An Affordable Start in Fossil Preparation
The Dremel® 290 is a fantastic, affordable way for a beginner to get started in fossil prep. No compressor required! The Dremel® 290 is a popular choice in fossil preparation. Amazing work can be done with an electric engraver, for a fraction of the price of air tools.
It's a brilliant way of finding out if you enjoy fossil preparation without the outlay in space and budget for a pneumatic kit. You can always upgrade to pneumatic tooling at a later stage, but we do find many of our customers who have gone on to purchase air tools, they often keep using their Dremel for specific jobs!
The standard Dremel® 290 is supplied with a stylus in the box, but you'll find that this is not suitable for fossil preparation. It's too fat, too small and the tungsten carbide is of a metalworking grade and so wears to practically nothing in no time. We recommend using purpose built fossil preparation styli to get the most out of your Dremel. It seems counterintuitive, but the very fine tungsten carbide needles actually focus what power the Dremel does have leading to more power transmission than a wider, chunkier stylus.
The Dremel 290 in action prepping an ammonite
What is Tungsten Carbide and why do I need it?
Stone-grade tungsten carbide (not metalworking grade) is by far the best material for fossil preparation – it withstands the abrasive nature of rock and stays sharp far longer than other metals like steel which will quickly blunt and wear down to nothing. We use the same top quality, high grade tungsten carbide in our Dremel nibs as we do in our air tools.
Keeps its shape well
Less sharpening than other metals/grades of tungsten carbide
Hard and tough!
The compromise is that tungsten carbide can be brittle. A stylus can last many years without requiring replacement when looked after correctly, but always consider the material when you're prepping and the most appropriate shape for the job. We recommend the chisel for instance for matrix removal on softer rocks, but not for harder rocks to prevent chipping of the edges. The short stylus is a much better candidate for matrix removal on harder rocks.

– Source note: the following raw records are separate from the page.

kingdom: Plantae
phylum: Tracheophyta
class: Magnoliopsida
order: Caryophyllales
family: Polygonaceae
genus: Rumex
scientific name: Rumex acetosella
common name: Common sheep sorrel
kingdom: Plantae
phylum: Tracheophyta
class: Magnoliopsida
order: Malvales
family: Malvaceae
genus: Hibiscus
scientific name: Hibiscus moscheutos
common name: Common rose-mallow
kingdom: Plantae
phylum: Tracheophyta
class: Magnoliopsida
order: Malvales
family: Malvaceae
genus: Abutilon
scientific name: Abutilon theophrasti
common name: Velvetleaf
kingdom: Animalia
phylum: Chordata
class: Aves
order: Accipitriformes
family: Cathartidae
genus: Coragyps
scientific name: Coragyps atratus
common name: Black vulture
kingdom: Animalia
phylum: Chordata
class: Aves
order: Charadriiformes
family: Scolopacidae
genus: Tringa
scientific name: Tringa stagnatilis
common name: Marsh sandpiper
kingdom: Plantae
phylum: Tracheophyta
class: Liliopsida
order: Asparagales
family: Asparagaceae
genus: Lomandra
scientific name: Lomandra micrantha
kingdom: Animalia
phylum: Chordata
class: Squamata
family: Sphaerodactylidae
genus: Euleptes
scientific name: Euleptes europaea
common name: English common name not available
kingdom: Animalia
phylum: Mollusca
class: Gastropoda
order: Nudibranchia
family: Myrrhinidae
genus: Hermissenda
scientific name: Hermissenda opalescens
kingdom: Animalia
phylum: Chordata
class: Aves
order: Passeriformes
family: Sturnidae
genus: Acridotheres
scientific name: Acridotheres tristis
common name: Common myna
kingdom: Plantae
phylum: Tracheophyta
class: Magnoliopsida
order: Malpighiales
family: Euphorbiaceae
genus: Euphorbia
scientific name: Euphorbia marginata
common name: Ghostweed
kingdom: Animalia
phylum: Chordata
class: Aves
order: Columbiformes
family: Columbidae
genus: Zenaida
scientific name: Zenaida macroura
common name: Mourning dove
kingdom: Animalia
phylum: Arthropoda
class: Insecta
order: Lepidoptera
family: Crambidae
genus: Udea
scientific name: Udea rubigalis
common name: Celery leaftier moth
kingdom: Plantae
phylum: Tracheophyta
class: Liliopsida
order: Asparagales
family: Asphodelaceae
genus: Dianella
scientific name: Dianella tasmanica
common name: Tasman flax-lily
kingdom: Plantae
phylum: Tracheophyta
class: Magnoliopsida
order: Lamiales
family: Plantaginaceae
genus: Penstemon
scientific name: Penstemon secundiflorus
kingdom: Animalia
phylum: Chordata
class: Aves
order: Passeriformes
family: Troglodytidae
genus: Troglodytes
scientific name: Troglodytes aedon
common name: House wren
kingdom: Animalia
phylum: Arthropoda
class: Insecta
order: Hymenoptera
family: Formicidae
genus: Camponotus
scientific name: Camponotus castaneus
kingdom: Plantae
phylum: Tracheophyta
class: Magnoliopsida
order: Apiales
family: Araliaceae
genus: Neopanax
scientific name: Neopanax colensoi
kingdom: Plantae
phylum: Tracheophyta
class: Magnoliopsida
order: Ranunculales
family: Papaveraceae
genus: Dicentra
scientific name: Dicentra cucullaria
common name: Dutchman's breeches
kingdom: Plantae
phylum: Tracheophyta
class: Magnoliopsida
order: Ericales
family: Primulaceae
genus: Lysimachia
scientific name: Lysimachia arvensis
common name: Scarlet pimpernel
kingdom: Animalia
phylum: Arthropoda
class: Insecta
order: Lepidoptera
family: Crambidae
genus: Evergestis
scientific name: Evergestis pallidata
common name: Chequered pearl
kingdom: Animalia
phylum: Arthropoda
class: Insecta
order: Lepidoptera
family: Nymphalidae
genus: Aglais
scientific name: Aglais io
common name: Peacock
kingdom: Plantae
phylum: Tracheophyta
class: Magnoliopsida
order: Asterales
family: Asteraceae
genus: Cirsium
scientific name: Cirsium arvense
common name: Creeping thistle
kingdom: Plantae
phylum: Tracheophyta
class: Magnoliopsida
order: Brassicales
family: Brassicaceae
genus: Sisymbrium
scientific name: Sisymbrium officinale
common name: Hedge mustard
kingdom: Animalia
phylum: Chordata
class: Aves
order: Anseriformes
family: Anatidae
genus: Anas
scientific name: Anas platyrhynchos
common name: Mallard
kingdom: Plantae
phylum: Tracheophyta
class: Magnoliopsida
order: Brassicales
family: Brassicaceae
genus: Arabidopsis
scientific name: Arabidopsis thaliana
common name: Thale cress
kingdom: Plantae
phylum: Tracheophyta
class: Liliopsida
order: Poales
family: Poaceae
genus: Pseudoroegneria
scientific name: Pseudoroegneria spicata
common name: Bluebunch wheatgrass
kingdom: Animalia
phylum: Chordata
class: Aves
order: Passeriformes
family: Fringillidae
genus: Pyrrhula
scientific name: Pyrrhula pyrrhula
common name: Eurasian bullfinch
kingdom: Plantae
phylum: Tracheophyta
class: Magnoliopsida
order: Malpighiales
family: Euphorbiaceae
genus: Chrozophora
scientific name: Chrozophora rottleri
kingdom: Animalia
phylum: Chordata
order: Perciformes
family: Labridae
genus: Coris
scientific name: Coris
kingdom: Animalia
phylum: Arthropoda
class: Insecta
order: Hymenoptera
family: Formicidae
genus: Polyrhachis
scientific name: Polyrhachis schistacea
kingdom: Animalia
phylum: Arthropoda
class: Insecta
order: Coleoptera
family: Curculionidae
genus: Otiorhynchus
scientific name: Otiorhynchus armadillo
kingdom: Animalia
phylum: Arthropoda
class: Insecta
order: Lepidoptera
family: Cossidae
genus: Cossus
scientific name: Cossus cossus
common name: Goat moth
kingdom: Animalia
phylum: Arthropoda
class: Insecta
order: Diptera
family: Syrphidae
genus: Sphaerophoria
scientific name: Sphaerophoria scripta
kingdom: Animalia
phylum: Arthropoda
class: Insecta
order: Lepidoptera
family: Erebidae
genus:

The number one with tungsten carbide is DO NOT DROP! It will break. It can also break if used as a lever to pry open a fissure in a rock.
Will these fit my Rotary Dremel?
Many people have a rotary Dremel® or Dremel-style tool in the house. Whilst these tips will fit, we wouldn't recommend trying to use a rotary tool for fossil preparation. The model we recommend using them with, the Dremel 290, is an electric engraver with a reciprocating or percussive action. This simply means that it moves back-and-forth rather than round-and-round. Think of it as a tiny, electrically powered hammer and chisel!
Will these fit other electric engravers?
These will fit some the electric engravers found in Aldi and Lidl, and some other brands. They do not fit the Record Power Engravers, but we can make custom tips for these separately if you contact us. Please note that the Record Power Engravers have been discontinued and remaining stocks are being sold through.
Health & Safety Advice
When working with rocks and fossils, please always wear a well-fitting medical grade dust mask. The minimum requirement would be a FFP3 or N99 mask (higher grade than FFP2 and N95) or a respirator. This is to prevent inhalation of stone dust, which is known to cause a lung condition called silicosis.
You should also use safety goggles to protect your eyes from flying rock chips, and you may wish to wear ear defenders.
Another condition to be aware of is white finger - where the nerves are affected by vibration over a period of time. The Dremel vibrates quite a lot, and so should not be used for extended periods. Take frequent rest breaks, and if you have pins and needles/tingling you've done too much. Consult a doctor if you have any questions. Using a shock absorbing surface like a sandbag can help. Air pens vibrate a lot less, and so can be used for longer periods but precautions still need to be taken.